When Jaeger-LeCoultre released the Master Gyrotourbillon 1, in 2004, it marked the world’s second spherical dual-axis tourbillon. (Franck Muller began work on a similar movement at the same time as Coudray, but released his a year earlier.) The movement rotated the cage of the tourbillon itself, for greater accuracy: The spherical outer cage rotated once per minute while the inner cage, mounted perpendicularly, rotated every 24 seconds. Previously, tourbillons operated on a single axis because they were designed to regulate accuracy in pocket watches, which rest vertically inside the pocket.
Though Coudray debuted this wild new mechanism 15 years after he joined Jaeger, the idea took form when he was still in watchmaking school, inspired by a pendulum clock created by another watchmaking genius, Anthony Randall.
“It’s not exactly the same, but it’s a similar idea with the same philosophy,” says Coudray. “I thought it would be great to transpose this to a wristwatch, but I thought it would be too big. But [Jaeger-LeCoultre] told me they would create a box around it, and that’s how it happened.” The final movement came to fruition nearly 20 years after Coudray first dreamed of the idea.

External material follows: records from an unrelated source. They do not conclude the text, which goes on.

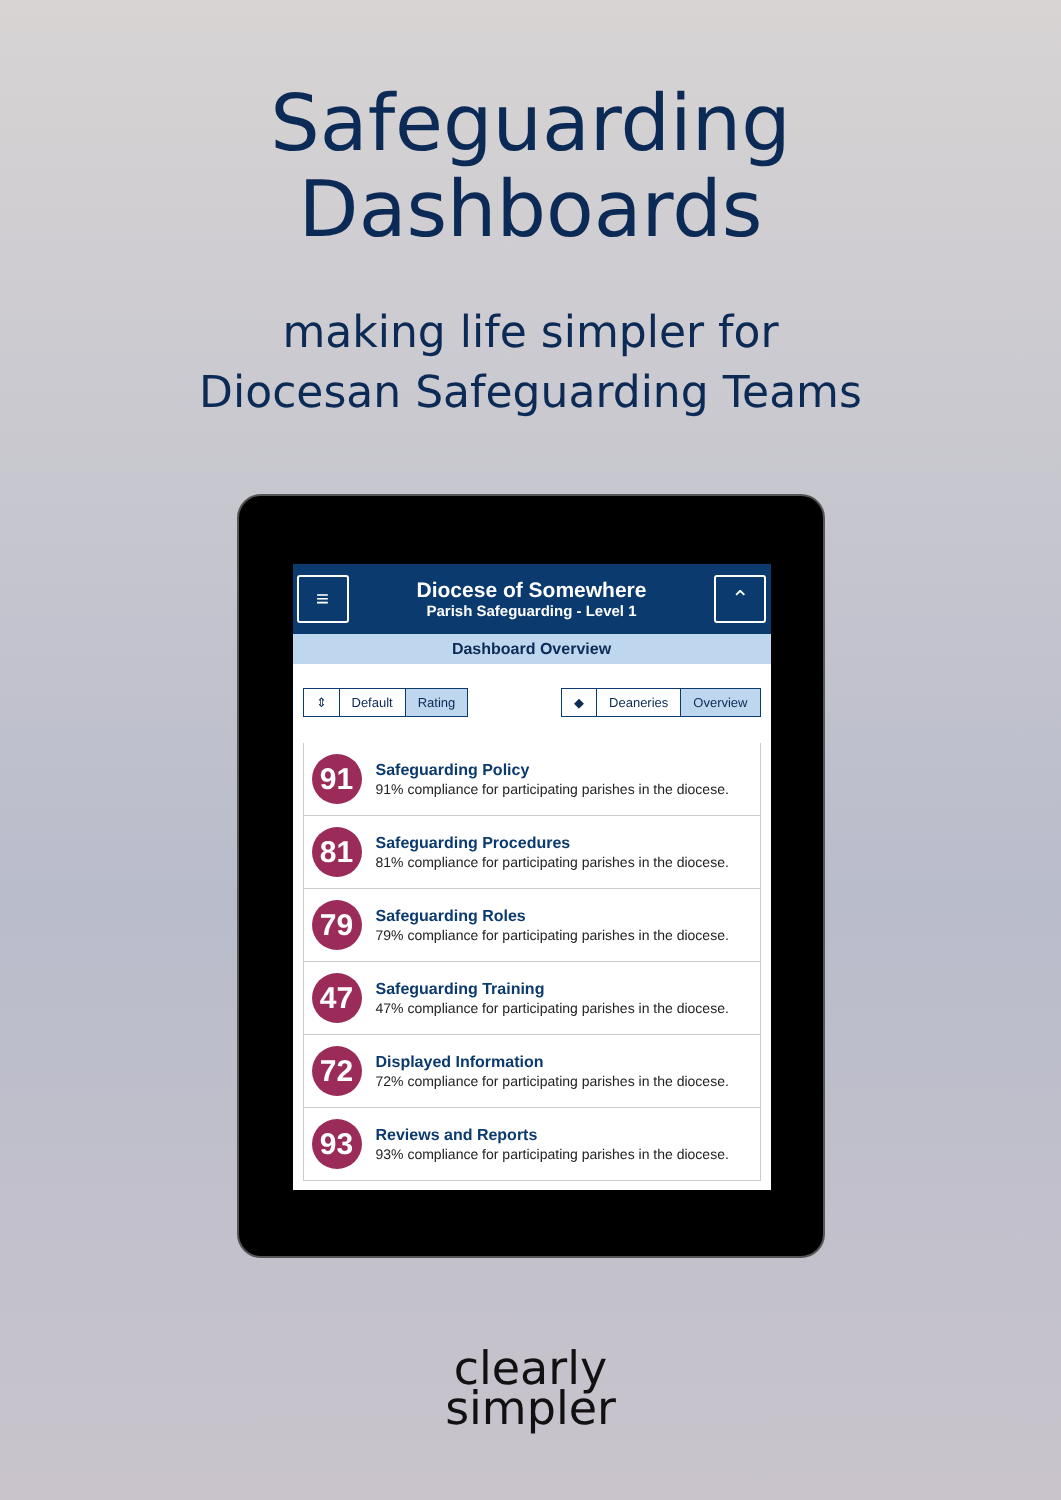Safeguarding
Dashboards
making life simpler for
Diocesan Safeguarding Teams
≡
Diocese of Somewhere
Parish Safeguarding - Level 1
⌃
Dashboard Overview
⇕ Default Rating ◆ Deaneries Overview
91
Safeguarding Policy
91% compliance for participating parishes in the diocese.
81
Safeguarding Procedures
81% compliance for participating parishes in the diocese.
79
Safeguarding Roles
79% compliance for participating parishes in the diocese.
47
Safeguarding Training
47% compliance for participating parishes in the diocese.
72
Displayed Information
72% compliance for participating parishes in the diocese.
93
Reviews and Reports
93% compliance for participating parishes in the diocese.
clearly
simpler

Coudray has now improved upon his creation with two new versions: a vertically oriented Spherion triple-axis tourbillon for MB&F and a pair of the ball-shaped movements, operating simultaneously, for Purnell. Each has vastly increased speeds over the original Gyrotourbillon. But Coudray insists his watchmaking is about more than just flexing technical ingenuity. In an era where the need for such inventions is obsolete, he says, it has become more about the art of the invention than the function of the mechanics.
“Most of the things I create are more than just watches,” Coudray says. “It’s not just for the performance and all of that. It’s an exercise in style.”